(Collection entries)
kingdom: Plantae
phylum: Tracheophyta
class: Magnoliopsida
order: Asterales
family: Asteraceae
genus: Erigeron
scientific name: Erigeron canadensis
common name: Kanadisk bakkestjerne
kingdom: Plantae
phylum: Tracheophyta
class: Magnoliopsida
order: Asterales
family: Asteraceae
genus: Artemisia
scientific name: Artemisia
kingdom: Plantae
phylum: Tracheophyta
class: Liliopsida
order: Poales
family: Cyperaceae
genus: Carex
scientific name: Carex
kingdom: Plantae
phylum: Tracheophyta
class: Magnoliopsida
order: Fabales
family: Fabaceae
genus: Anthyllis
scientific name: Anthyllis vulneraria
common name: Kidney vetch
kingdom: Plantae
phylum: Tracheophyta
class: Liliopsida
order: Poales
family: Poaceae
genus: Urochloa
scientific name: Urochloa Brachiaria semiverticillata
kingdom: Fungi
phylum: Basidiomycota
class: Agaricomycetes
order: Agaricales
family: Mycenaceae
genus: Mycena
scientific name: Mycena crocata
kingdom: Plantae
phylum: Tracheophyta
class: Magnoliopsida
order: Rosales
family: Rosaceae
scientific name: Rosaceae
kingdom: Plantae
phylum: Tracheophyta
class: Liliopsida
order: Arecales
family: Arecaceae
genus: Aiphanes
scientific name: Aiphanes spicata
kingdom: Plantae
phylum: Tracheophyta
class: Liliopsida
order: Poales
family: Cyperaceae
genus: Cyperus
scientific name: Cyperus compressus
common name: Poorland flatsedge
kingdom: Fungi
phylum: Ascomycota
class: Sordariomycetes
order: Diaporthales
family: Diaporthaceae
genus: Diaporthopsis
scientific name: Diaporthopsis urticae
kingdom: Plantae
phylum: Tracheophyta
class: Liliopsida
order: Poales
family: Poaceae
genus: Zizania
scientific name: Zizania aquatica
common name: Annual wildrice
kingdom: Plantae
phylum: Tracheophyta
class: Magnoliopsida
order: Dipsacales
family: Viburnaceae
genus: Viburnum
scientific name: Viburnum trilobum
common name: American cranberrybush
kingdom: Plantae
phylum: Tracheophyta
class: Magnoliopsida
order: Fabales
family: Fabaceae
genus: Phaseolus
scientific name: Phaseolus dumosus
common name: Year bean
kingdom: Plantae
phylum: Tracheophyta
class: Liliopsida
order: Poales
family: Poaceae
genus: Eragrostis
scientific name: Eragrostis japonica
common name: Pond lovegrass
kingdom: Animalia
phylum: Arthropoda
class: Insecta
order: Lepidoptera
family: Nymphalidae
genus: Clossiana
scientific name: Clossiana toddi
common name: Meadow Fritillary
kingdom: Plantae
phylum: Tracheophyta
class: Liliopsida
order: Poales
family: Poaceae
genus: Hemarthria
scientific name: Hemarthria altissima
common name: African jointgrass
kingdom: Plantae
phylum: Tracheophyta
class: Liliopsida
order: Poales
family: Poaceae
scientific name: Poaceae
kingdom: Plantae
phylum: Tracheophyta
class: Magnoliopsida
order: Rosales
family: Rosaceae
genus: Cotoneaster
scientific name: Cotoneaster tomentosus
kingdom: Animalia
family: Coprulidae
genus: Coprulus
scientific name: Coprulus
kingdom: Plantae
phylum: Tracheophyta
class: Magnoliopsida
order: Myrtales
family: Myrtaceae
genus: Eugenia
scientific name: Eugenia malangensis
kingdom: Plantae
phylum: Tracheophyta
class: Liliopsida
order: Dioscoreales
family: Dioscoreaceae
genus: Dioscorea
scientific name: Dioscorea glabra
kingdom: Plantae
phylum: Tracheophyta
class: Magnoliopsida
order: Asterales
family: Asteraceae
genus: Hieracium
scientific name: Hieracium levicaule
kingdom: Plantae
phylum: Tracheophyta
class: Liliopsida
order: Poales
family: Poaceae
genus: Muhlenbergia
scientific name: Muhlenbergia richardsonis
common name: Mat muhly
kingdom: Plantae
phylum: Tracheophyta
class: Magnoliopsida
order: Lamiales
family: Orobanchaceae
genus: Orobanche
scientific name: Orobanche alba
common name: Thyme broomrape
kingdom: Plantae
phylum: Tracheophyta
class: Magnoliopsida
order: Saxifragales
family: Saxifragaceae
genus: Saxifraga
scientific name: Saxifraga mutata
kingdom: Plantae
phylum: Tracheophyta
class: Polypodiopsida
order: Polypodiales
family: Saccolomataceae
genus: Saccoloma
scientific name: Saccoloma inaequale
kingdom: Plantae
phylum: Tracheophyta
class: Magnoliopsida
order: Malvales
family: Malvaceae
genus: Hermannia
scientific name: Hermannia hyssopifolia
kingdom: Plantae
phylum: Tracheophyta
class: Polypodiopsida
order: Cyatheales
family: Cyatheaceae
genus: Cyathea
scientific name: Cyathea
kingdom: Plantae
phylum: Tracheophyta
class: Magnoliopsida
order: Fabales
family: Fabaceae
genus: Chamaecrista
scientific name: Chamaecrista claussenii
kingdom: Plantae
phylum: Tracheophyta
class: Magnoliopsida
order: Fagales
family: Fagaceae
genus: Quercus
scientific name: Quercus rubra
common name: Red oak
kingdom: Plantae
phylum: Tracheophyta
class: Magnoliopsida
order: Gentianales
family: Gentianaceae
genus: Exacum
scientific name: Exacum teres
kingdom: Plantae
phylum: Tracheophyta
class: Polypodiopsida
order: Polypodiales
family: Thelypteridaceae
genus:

* _Exercise details_:
Could you write out all of the data above again, line for line, without changing anything?

* _Exercise result_:
kingdom: Plantae
phylum: Tracheophyta
class: Magnoliopsida
order: Asterales
family: Asteraceae
genus: Erigeron
scientific name: Erigeron canadensis
common name: Kanadisk bakkestjerne
kingdom: Plantae
phylum: Tracheophyta
class: Magnoliopsida
order: Asterales
family: Asteraceae
genus: Artemisia
scientific name: Artemisia
kingdom: Plantae
phylum: Tracheophyta
class: Liliopsida
order: Poales
family: Cyperaceae
genus: Carex
scientific name: Carex
kingdom: Plantae
phylum: Tracheophyta
class: Magnoliopsida
order: Fabales
family: Fabaceae
genus: Anthyllis
scientific name: Anthyllis vulneraria
common name: Kidney vetch
kingdom: Plantae
phylum: Tracheophyta
class: Liliopsida
order: Poales
family: Poaceae
genus: Urochloa
scientific name: Urochloa Brachiaria semiverticillata
kingdom: Fungi
phylum: Basidiomycota
class: Agaricomycetes
order: Agaricales
family: Mycenaceae
genus: Mycena
scientific name: Mycena crocata
kingdom: Plantae
phylum: Tracheophyta
class: Magnoliopsida
order: Rosales
family: Rosaceae
scientific name: Rosaceae
kingdom: Plantae
phylum: Tracheophyta
class: Liliopsida
order: Arecales
family: Arecaceae
genus: Aiphanes
scientific name: Aiphanes spicata
kingdom: Plantae
phylum: Tracheophyta
class: Liliopsida
order: Poales
family: Cyperaceae
genus: Cyperus
scientific name: Cyperus compressus
common name: Poorland flatsedge
kingdom: Fungi
phylum: Ascomycota
class: Sordariomycetes
order: Diaporthales
family: Diaporthaceae
genus: Diaporthopsis
scientific name: Diaporthopsis urticae
kingdom: Plantae
phylum: Tracheophyta
class: Liliopsida
order: Poales
family: Poaceae
genus: Zizania
scientific name: Zizania aquatica
common name: Annual wildrice
kingdom: Plantae
phylum: Tracheophyta
class: Magnoliopsida
order: Dipsacales
family: Viburnaceae
genus: Viburnum
scientific name: Viburnum trilobum
common name: American cranberrybush
kingdom: Plantae
phylum: Tracheophyta
class: Magnoliopsida
order: Fabales
family: Fabaceae
genus: Phaseolus
scientific name: Phaseolus dumosus
common name: Year bean
kingdom: Plantae
phylum: Tracheophyta
class: Liliopsida
order: Poales
family: Poaceae
genus: Eragrostis
scientific name: Eragrostis japonica
common name: Pond lovegrass
kingdom: Animalia
phylum: Arthropoda
class: Insecta
order: Lepidoptera
family: Nymphalidae
genus: Clossiana
scientific name: Clossiana toddi
common name: Meadow Fritillary
kingdom: Plantae
phylum: Tracheophyta
class: Liliopsida
order: Poales
family: Poaceae
genus: Hemarthria
scientific name: Hemarthria altissima
common name: African jointgrass
kingdom: Plantae
phylum: Tracheophyta
class: Liliopsida
order: Poales
family: Poaceae
scientific name: Poaceae
kingdom: Plantae
phylum: Tracheophyta
class: Magnoliopsida
order: Rosales
family: Rosaceae
genus: Cotoneaster
scientific name: Cotoneaster tomentosus
kingdom: Animalia
family: Coprulidae
genus: Coprulus
scientific name: Coprulus
kingdom: Plantae
phylum: Tracheophyta
class: Magnoliopsida
order: Myrtales
family: Myrtaceae
genus: Eugenia
scientific name: Eugenia malangensis
kingdom: Plantae
phylum: Tracheophyta
class: Liliopsida
order: Dioscoreales
family: Dioscoreaceae
genus: Dioscorea
scientific name: Dioscorea glabra
kingdom: Plantae
phylum: Tracheophyta
class: Magnoliopsida
order: Asterales
family: Asteraceae
genus: Hieracium
scientific name: Hieracium levicaule
kingdom: Plantae
phylum: Tracheophyta
class: Liliopsida
order: Poales
family: Poaceae
genus: Muhlenbergia
scientific name: Muhlenbergia richardsonis
common name: Mat muhly
kingdom: Plantae
phylum: Tracheophyta
class: Magnoliopsida
order: Lamiales
family: Orobanchaceae
genus: Orobanche
scientific name: Orobanche alba
common name: Thyme broomrape
kingdom: Plantae
phylum: Tracheophyta
class: Magnoliopsida
order: Saxifragales
family: Saxifragaceae
genus: Saxifraga
scientific name: Saxifraga mutata
kingdom: Plantae
phylum: Tracheophyta
class: Polypodiopsida
order: Polypodiales
family: Saccolomataceae
genus: Saccoloma
scientific name: Saccoloma inaequale
kingdom: Plantae
phylum: Tracheophyta
class: Magnoliopsida
order: Malvales
family: Malvaceae
genus: Hermannia
scientific name: Hermannia hyssopifolia
kingdom: Plantae
phylum: Tracheophyta
class: Polypodiopsida
order: Cyatheales
family: Cyatheaceae
genus: Cyathea
scientific name: Cyathea
kingdom: Plantae
phylum: Tracheophyta
class: Magnoliopsida
order: Fabales
family: Fabaceae
genus: Chamaecrista
scientific name: Chamaecrista claussenii
kingdom: Plantae
phylum: Tracheophyta
class: Magnoliopsida
order: Fagales
family: Fagaceae
genus: Quercus
scientific name: Quercus rubra
common name: Red oak
kingdom: Plantae
phylum: Tracheophyta
class: Magnoliopsida
order: Gentianales
family: Gentianaceae
genus: Exacum
scientific name: Exacum teres
kingdom: Plantae
phylum: Tracheophyta
class: Polypodiopsida
order: Polypodiales
family: Thelypteridaceae
genus:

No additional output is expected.